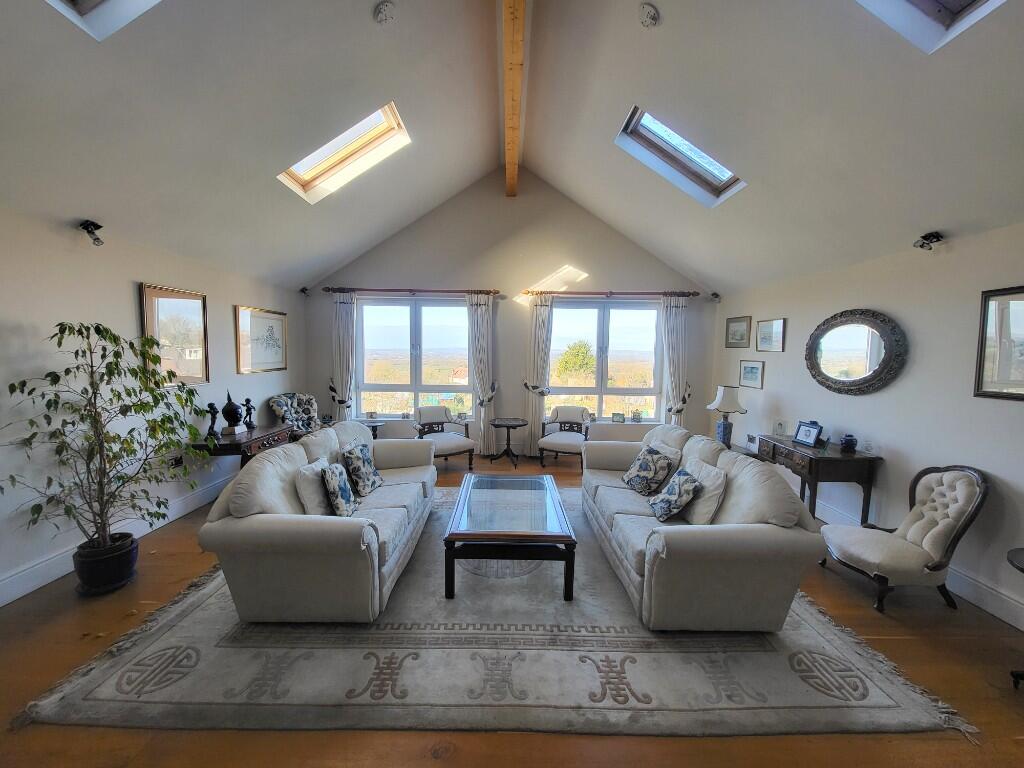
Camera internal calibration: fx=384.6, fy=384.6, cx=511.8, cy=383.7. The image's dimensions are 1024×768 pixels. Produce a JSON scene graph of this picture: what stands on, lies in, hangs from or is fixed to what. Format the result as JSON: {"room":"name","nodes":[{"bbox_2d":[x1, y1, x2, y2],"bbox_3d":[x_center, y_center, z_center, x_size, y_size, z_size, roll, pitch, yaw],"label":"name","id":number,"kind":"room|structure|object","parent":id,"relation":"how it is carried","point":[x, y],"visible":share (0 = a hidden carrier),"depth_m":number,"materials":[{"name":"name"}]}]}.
{"room":"living room","nodes":[
{"label":"living room","id":0,"kind":"room"},
{"bbox_2d":[0,204,308,608],"bbox_3d":[-3.161,0.127,2.315,0.192,2.524,7.268,1,5,0],"label":"left wall","id":1,"kind":"structure","parent":0,"point":[128,297],"depth_m":2.85,"materials":[{"name":"white paint"}]},
{"bbox_2d":[79,219,104,245],"bbox_3d":[-3.030,-1.088,2.775,0.144,0.169,0.099,1,5,0],"label":"spotlight","id":2,"kind":"object","parent":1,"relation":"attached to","point":[87,229],"visible":0.99,"depth_m":2.76,"materials":[{"name":"black metal"}]},
{"bbox_2d":[0,477,230,607],"bbox_3d":[-3.056,1.268,2.612,0.020,0.158,5.405,1,5,0],"label":"left baseboard","id":3,"kind":"structure","parent":1,"relation":"attached to","point":[11,584],"depth_m":2.81,"materials":[{"name":"white paint"}]},
{"bbox_2d":[140,282,208,386],"bbox_3d":[-3.134,-0.431,3.598,0.032,0.891,0.677,1,5,0],"label":"framed picture","id":4,"kind":"object","parent":1,"relation":"attached to","point":[153,302],"visible":0.91,"depth_m":3.59,"materials":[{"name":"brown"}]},
{"bbox_2d":[170,454,182,467],"bbox_3d":[-3.143,0.731,3.604,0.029,0.113,0.117,1,5,0],"label":"wall socket","id":5,"kind":"object","parent":1,"relation":"attached to","point":[177,461],"visible":0.74,"depth_m":3.59,"materials":[{"name":"black"}]},
{"bbox_2d":[235,305,287,372],"bbox_3d":[-3.132,-0.545,4.863,0.030,0.736,0.946,1,5,0],"label":"framed picture","id":6,"kind":"object","parent":1,"relation":"attached to","point":[278,319],"visible":0.99,"depth_m":4.78,"materials":[{"name":"gold"}]},
{"bbox_2d":[299,286,309,296],"bbox_3d":[-3.045,-1.354,5.646,0.136,0.127,0.130,4,6,37],"label":"spotlight","id":7,"kind":"object","parent":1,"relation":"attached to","point":[304,289],"visible":0.99,"depth_m":5.62,"materials":[{"name":"black"}]},
{"bbox_2d":[302,165,717,456],"bbox_3d":[-0.056,-1.042,5.840,6.151,4.397,0.236,1,5,0],"label":"back wall","id":8,"kind":"structure","parent":0,"point":[418,224],"depth_m":5.72,"materials":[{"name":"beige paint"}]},
{"bbox_2d":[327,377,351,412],"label":"curtain tieback","id":9,"kind":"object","parent":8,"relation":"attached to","point":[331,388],"visible":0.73,"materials":[{"name":"fabric"}]},
{"bbox_2d":[324,287,498,295],"bbox_3d":[-1.436,-1.361,5.644,2.503,0.082,0.152,1,5,0],"label":"curtain rod","id":10,"kind":"object","parent":8,"relation":"attached to","point":[463,291],"visible":0.95,"depth_m":5.58,"materials":[{"name":"brown"}]},
{"bbox_2d":[330,290,357,421],"bbox_3d":[-2.509,-0.153,5.730,0.419,2.450,0.130,1,5,0],"label":"curtain","id":11,"kind":"object","parent":10,"relation":"hanging from","point":[344,315],"visible":0.81,"depth_m":5.70,"materials":[{"name":"fabric"}]},
{"bbox_2d":[466,292,494,455],"bbox_3d":[-0.447,-0.120,5.740,0.444,2.459,0.137,1,5,0],"label":"curtain","id":12,"kind":"object","parent":10,"relation":"hanging from","point":[480,325],"visible":0.95,"depth_m":5.72,"materials":[{"name":"fabric"}]},
{"bbox_2d":[354,296,472,421],"bbox_3d":[-1.486,-0.356,5.993,1.857,1.960,0.140,1,5,0],"label":"window","id":13,"kind":"structure","parent":8,"relation":"in","point":[412,321],"depth_m":5.99,"materials":[{"name":"clear glass"}]},
{"bbox_2d":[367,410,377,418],"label":"small ornament","id":14,"kind":"object","parent":13,"relation":"on","point":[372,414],"visible":0.99,"depth_m":5.85,"materials":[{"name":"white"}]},
{"bbox_2d":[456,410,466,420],"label":"small ornament","id":15,"kind":"object","parent":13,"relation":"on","point":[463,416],"visible":0.99,"depth_m":5.84,"materials":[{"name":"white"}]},
{"bbox_2d":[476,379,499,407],"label":"curtain tieback","id":16,"kind":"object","parent":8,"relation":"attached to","point":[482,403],"visible":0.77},
{"bbox_2d":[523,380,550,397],"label":"curtain tieback","id":17,"kind":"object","parent":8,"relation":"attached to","point":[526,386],"visible":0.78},
{"bbox_2d":[545,297,664,422],"bbox_3d":[1.410,-0.327,5.930,1.876,1.942,0.142,1,5,0],"label":"window","id":18,"kind":"structure","parent":8,"relation":"in","point":[618,340],"depth_m":5.93,"materials":[{"name":"clear glass"}]},
{"bbox_2d":[611,412,624,422],"bbox_3d":[1.612,0.506,5.825,0.180,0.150,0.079,3,5,21],"label":"small picture","id":19,"kind":"object","parent":18,"relation":"on","point":[618,420],"visible":0.99,"depth_m":5.80},
{"bbox_2d":[631,409,642,422],"bbox_3d":[1.893,0.486,5.847,0.136,0.182,0.114,2,5,12],"label":"small ornament","id":20,"kind":"object","parent":18,"relation":"on","point":[639,418],"visible":0.99,"depth_m":5.82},
{"bbox_2d":[518,289,699,297],"bbox_3d":[1.420,-1.320,5.627,2.668,0.085,0.163,1,5,0],"label":"curtain rod","id":21,"kind":"object","parent":8,"relation":"attached to","point":[571,293],"visible":0.93,"depth_m":5.57,"materials":[{"name":"brown wood"}]},
{"bbox_2d":[525,296,554,456],"bbox_3d":[0.409,-0.097,5.728,0.446,2.429,0.125,1,5,0],"label":"curtain","id":22,"kind":"object","parent":21,"relation":"hanging from","point":[539,407],"visible":0.87,"depth_m":5.72,"materials":[{"name":"fabric"}]},
{"bbox_2d":[660,295,687,425],"bbox_3d":[2.381,-0.085,5.658,0.442,2.442,0.133,1,5,0],"label":"curtain","id":23,"kind":"object","parent":21,"relation":"hanging from","point":[677,325],"visible":0.83,"depth_m":5.62,"materials":[{"name":"fabric"}]},
{"bbox_2d":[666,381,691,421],"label":"curtain tieback","id":24,"kind":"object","parent":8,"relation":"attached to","point":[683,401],"visible":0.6,"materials":[{"name":"fabric"}]},
{"bbox_2d":[0,446,1022,767],"bbox_3d":[-0.037,1.436,2.515,6.686,0.116,7.520,1,5,0],"label":"floor","id":25,"kind":"structure","parent":0,"point":[878,622],"depth_m":1.80,"materials":[{"name":"brown wood"}]},
{"bbox_2d":[72,532,138,594],"bbox_3d":[-2.744,1.228,2.610,0.329,0.269,0.323,1,5,0],"label":"plant pot","id":26,"kind":"object","parent":25,"relation":"on","point":[128,553],"visible":0.77,"depth_m":2.53,"materials":[{"name":"black ceramic"}]},
{"bbox_2d":[2,320,211,556],"bbox_3d":[-2.600,0.409,2.527,0.904,1.552,1.032,4,6,30],"label":"potted tree","id":27,"kind":"object","parent":26,"relation":"in","point":[56,334],"visible":0.98,"depth_m":2.45,"materials":[{"name":"green plant"}]},
{"bbox_2d":[189,422,296,469],"bbox_3d":[-2.831,0.859,4.177,0.519,0.704,1.077,1,5,0],"label":"console table","id":28,"kind":"object","parent":25,"relation":"on","point":[263,435],"visible":0.5,"depth_m":3.87,"materials":[{"name":"brown wood"}]},
{"bbox_2d":[206,402,218,437],"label":"figurine","id":29,"kind":"object","parent":28,"relation":"on","point":[210,405],"visible":0.99,"depth_m":3.83,"materials":[{"name":"black metal"}]},
{"bbox_2d":[221,390,243,433],"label":"bust sculpture","id":30,"kind":"object","parent":28,"relation":"on","point":[227,418],"visible":0.99,"depth_m":3.96,"materials":[{"name":"black metal"}]},
{"bbox_2d":[243,398,255,428],"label":"figurine","id":31,"kind":"object","parent":28,"relation":"on","point":[246,401],"visible":0.99,"depth_m":4.37,"materials":[{"name":"black metal"}]},
{"bbox_2d":[268,392,322,438],"bbox_3d":[-2.760,0.621,5.156,0.727,0.993,0.729,3,5,25],"label":"patterned armchair","id":32,"kind":"object","parent":25,"relation":"on","point":[289,396],"visible":0.58,"depth_m":5.15,"materials":[{"name":"fabric"}]},
{"bbox_2d":[361,419,385,439],"bbox_3d":[-2.071,0.830,5.591,0.494,0.547,0.491,1,5,0],"label":"side table","id":33,"kind":"object","parent":25,"relation":"on","point":[376,422],"visible":0.36,"depth_m":5.54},
{"bbox_2d":[413,405,475,469],"bbox_3d":[-0.967,0.737,5.296,0.729,0.820,0.768,-3,6,-35],"label":"armchair","id":34,"kind":"object","parent":25,"relation":"on","point":[452,442],"visible":0.82,"depth_m":5.28,"materials":[{"name":"fabric"}]},
{"bbox_2d":[11,484,975,742],"bbox_3d":[-0.126,1.319,3.180,4.046,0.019,3.470,1,5,0],"label":"rug","id":35,"kind":"object","parent":25,"relation":"on","point":[126,676],"visible":0.76,"depth_m":1.96,"materials":[{"name":"grey carpet"}]},
{"bbox_2d":[199,420,434,622],"bbox_3d":[-1.220,0.839,3.146,1.010,0.891,2.227,1,5,0],"label":"sofa","id":36,"kind":"object","parent":35,"relation":"on","point":[344,530],"visible":0.96,"depth_m":2.22,"materials":[{"name":"beige fabric"}]},
{"bbox_2d":[294,456,332,515],"bbox_3d":[-1.365,0.746,2.743,0.216,0.377,0.422,1,5,0],"label":"cushion","id":37,"kind":"object","parent":36,"relation":"on","point":[314,504],"visible":0.67,"depth_m":2.60,"materials":[{"name":"fabric"}]},
{"bbox_2d":[320,461,358,516],"bbox_3d":[-1.250,0.759,2.810,0.205,0.341,0.358,1,5,0],"label":"throw pillow","id":38,"kind":"object","parent":36,"relation":"on","point":[342,495],"visible":0.99,"depth_m":2.70,"materials":[{"name":"fabric"}]},
{"bbox_2d":[342,442,382,496],"bbox_3d":[-1.278,0.717,3.290,0.232,0.379,0.387,2,5,11],"label":"throw pillow","id":39,"kind":"object","parent":36,"relation":"on","point":[372,485],"visible":0.99,"depth_m":3.18,"materials":[{"name":"fabric"}]},
{"bbox_2d":[441,473,577,600],"bbox_3d":[-0.019,1.119,3.108,0.893,0.432,1.406,1,5,0],"label":"coffee table","id":40,"kind":"object","parent":35,"relation":"on","point":[567,564],"visible":0.99,"depth_m":2.60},
{"bbox_2d":[583,421,827,631],"bbox_3d":[1.205,0.876,3.081,1.012,0.895,2.200,1,5,0],"label":"sofa","id":41,"kind":"object","parent":35,"relation":"on","point":[753,538],"visible":0.95,"depth_m":2.19,"materials":[{"name":"beige fabric"}]},
{"bbox_2d":[621,445,672,495],"bbox_3d":[1.172,0.747,3.378,0.263,0.353,0.402,-1,5,-17],"label":"throw pillow","id":42,"kind":"object","parent":41,"relation":"on","point":[645,465],"visible":1,"depth_m":3.28,"materials":[{"name":"fabric"}]},
{"bbox_2d":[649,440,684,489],"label":"cushion","id":43,"kind":"object","parent":41,"relation":"on","point":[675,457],"visible":0.41,"depth_m":3.36,"materials":[{"name":"fabric"}]},
{"bbox_2d":[648,467,701,521],"bbox_3d":[1.181,0.800,2.822,0.261,0.320,0.374,1,5,0],"label":"throw pillow","id":44,"kind":"object","parent":41,"relation":"on","point":[664,508],"visible":1,"depth_m":2.72,"materials":[{"name":"fabric"}]},
{"bbox_2d":[682,456,726,525],"bbox_3d":[1.349,0.754,2.783,0.232,0.402,0.466,1,5,0],"label":"cushion","id":45,"kind":"object","parent":41,"relation":"on","point":[707,482],"visible":0.75,"depth_m":2.66,"materials":[{"name":"fabric"}]},
{"bbox_2d":[489,417,527,467],"bbox_3d":[-0.066,0.848,5.580,0.556,0.590,0.567,1,5,0],"label":"side table","id":46,"kind":"object","parent":25,"relation":"on","point":[495,424],"visible":0.99,"depth_m":5.53,"materials":[{"name":"wood"}]},
{"bbox_2d":[537,405,590,468],"bbox_3d":[0.757,0.744,5.458,0.675,0.832,0.691,3,5,22],"label":"armchair","id":47,"kind":"object","parent":25,"relation":"on","point":[556,442],"visible":0.94,"depth_m":5.43,"materials":[{"name":"fabric"}]},
{"bbox_2d":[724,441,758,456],"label":"side table","id":48,"kind":"object","parent":25,"relation":"on","point":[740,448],"visible":0.17,"depth_m":4.35,"materials":[{"name":"brown wood"}]},
{"bbox_2d":[706,385,746,447],"bbox_3d":[2.515,0.380,4.525,0.390,0.719,0.387,1,5,0],"label":"table lamp","id":49,"kind":"object","parent":48,"relation":"on","point":[724,405],"visible":0.97,"depth_m":4.45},
{"bbox_2d":[752,434,881,526],"bbox_3d":[2.770,0.963,3.671,0.491,0.760,0.964,1,5,0],"label":"console table","id":50,"kind":"object","parent":25,"relation":"on","point":[789,444],"visible":0.75,"depth_m":3.30,"materials":[{"name":"brown wood"}]},
{"bbox_2d":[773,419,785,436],"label":"glass ornament","id":51,"kind":"object","parent":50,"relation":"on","point":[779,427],"visible":0.99,"depth_m":4.07,"materials":[{"name":"glass"}]},
{"bbox_2d":[792,420,822,446],"bbox_3d":[2.842,0.471,3.687,0.100,0.191,0.250,0,5,-10],"label":"photo frame","id":52,"kind":"object","parent":50,"relation":"on","point":[808,437],"visible":0.99,"depth_m":3.67,"materials":[{"name":"blue"}]},
{"bbox_2d":[840,434,856,453],"bbox_3d":[2.958,0.521,3.390,0.116,0.150,0.116,1,5,0],"label":"jar","id":53,"kind":"object","parent":50,"relation":"on","point":[851,442],"visible":0.99,"depth_m":3.36,"materials":[{"name":"blue ceramic"}]},
{"bbox_2d":[817,464,989,613],"bbox_3d":[2.606,0.981,2.636,0.710,0.892,0.613,1,5,0],"label":"tufted chair","id":54,"kind":"object","parent":25,"relation":"on","point":[959,515],"visible":0.99,"depth_m":2.50,"materials":[{"name":"fabric"}]},
{"bbox_2d":[1007,544,1023,688],"bbox_3d":[2.628,1.194,1.784,0.545,0.619,0.548,1,5,0],"label":"side table","id":55,"kind":"object","parent":25,"relation":"on","point":[1018,566],"visible":0.99,"depth_m":1.90,"materials":[{"name":"black"}]},
{"bbox_2d":[0,0,1023,298],"bbox_3d":[0.124,-1.929,2.384,7.016,1.587,7.112,1,5,0],"label":"ceiling","id":56,"kind":"structure","parent":0,"point":[927,222],"depth_m":2.61,"materials":[{"name":"white paint"}]},
{"bbox_2d":[46,0,163,40],"bbox_3d":[-1.616,-1.984,1.333,0.872,0.891,0.885,1,5,0],"label":"skylight","id":57,"kind":"object","parent":56,"relation":"in","point":[83,7],"visible":0.9,"depth_m":1.75,"materials":[{"name":"white paint"}]},
{"bbox_2d":[277,101,410,202],"bbox_3d":[-1.616,-2.247,3.597,1.038,0.737,0.872,1,5,0],"label":"skylight","id":58,"kind":"object","parent":56,"relation":"in","point":[319,168],"visible":0.65,"depth_m":3.79,"materials":[{"name":"clear glass"}]},
{"bbox_2d":[373,1,395,24],"bbox_3d":[-0.765,-2.225,2.309,0.130,0.109,0.131,1,5,0],"label":"smoke detector","id":59,"kind":"object","parent":56,"relation":"attached to","point":[382,16],"visible":0.98,"depth_m":2.29,"materials":[{"name":"white"}]},
{"bbox_2d":[501,0,526,196],"bbox_3d":[0.024,-2.603,2.537,0.193,0.339,6.495,1,5,0],"label":"ceiling beam","id":60,"kind":"structure","parent":56,"relation":"attached to","point":[516,93],"depth_m":3.30,"materials":[{"name":"brown wood"}]},
{"bbox_2d":[639,3,659,27],"bbox_3d":[0.801,-2.165,2.262,0.124,0.104,0.125,1,5,0],"label":"smoke detector","id":61,"kind":"object","parent":56,"relation":"attached to","point":[649,13],"visible":0.99,"depth_m":2.24,"materials":[{"name":"white"}]},
{"bbox_2d":[616,106,745,206],"bbox_3d":[1.541,-2.092,3.426,0.968,0.660,0.799,1,5,0],"label":"skylight","id":62,"kind":"object","parent":56,"relation":"in","point":[704,171],"visible":0.65,"depth_m":3.59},
{"bbox_2d":[855,0,1005,52],"bbox_3d":[1.609,-1.882,1.342,0.913,0.814,0.866,1,5,0],"label":"skylight","id":63,"kind":"object","parent":56,"relation":"in","point":[929,5],"visible":0.9,"depth_m":1.71,"materials":[{"name":"white paint"}]},
{"bbox_2d":[711,220,1023,633],"bbox_3d":[3.106,0.208,2.409,0.197,2.490,6.780,1,5,0],"label":"right wall","id":64,"kind":"structure","parent":0,"point":[904,444],"depth_m":2.94,"materials":[{"name":"paint"}]},
{"bbox_2d":[709,292,720,301],"bbox_3d":[2.923,-1.258,5.545,0.140,0.131,0.127,-3,6,-34],"label":"spotlight","id":65,"kind":"object","parent":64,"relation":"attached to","point":[715,295],"visible":0.99,"depth_m":5.52,"materials":[{"name":"black"}]},
{"bbox_2d":[725,315,751,348],"bbox_3d":[3.058,-0.699,5.214,0.026,0.381,0.512,1,5,0],"label":"framed picture","id":66,"kind":"object","parent":64,"relation":"attached to","point":[734,321],"visible":0.98,"depth_m":5.19},
{"bbox_2d":[738,359,764,388],"bbox_3d":[3.020,-0.136,4.862,0.025,0.314,0.432,1,5,0],"label":"framed picture","id":67,"kind":"object","parent":64,"relation":"attached to","point":[751,373],"visible":0.98,"depth_m":4.84},
{"bbox_2d":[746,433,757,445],"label":"wall socket","id":68,"kind":"object","parent":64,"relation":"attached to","point":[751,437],"visible":0.98,"depth_m":4.79,"materials":[{"name":"white"}]},
{"bbox_2d":[755,318,785,351],"bbox_3d":[3.034,-0.569,4.536,0.026,0.355,0.451,1,5,0],"label":"framed picture","id":69,"kind":"object","parent":64,"relation":"attached to","point":[764,328],"visible":0.98,"depth_m":4.51},
{"bbox_2d":[805,309,908,395],"bbox_3d":[3.050,-0.289,3.474,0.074,0.751,0.985,1,5,0],"label":"oval mirror","id":70,"kind":"object","parent":64,"relation":"attached to","point":[876,371],"visible":0.99,"depth_m":3.41,"materials":[{"name":"mirror"}]},
{"bbox_2d":[809,495,1023,629],"bbox_3d":[2.875,1.363,2.515,0.019,0.152,5.671,1,5,0],"label":"right baseboard","id":71,"kind":"structure","parent":64,"relation":"attached to","point":[1022,629],"depth_m":2.56,"materials":[{"name":"white paint"}]},
{"bbox_2d":[913,230,944,250],"bbox_3d":[3.020,-1.041,2.789,0.149,0.131,0.115,1,5,0],"label":"spotlight","id":72,"kind":"object","parent":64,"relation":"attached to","point":[936,237],"visible":1,"depth_m":2.77,"materials":[{"name":"black metal"}]},
{"bbox_2d":[974,286,1023,401],"bbox_3d":[3.056,-0.231,2.180,0.026,0.685,0.723,1,5,0],"label":"framed picture","id":73,"kind":"object","parent":64,"relation":"attached to","point":[982,373],"visible":1,"depth_m":2.39},
{"label":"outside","id":74,"kind":"structure","parent":0,"visible":0},
{"label":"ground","id":75,"kind":"structure","parent":74,"visible":0},
{"bbox_2d":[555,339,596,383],"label":"tree","id":76,"kind":"object","parent":75,"relation":"on","point":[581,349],"visible":0.79,"materials":[{"name":"green plant"}]}
]}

-*-

### WHAT THE TASK ASKS
State how many lines of the records above contain "tree", with no words besides the number.

### REPLY
2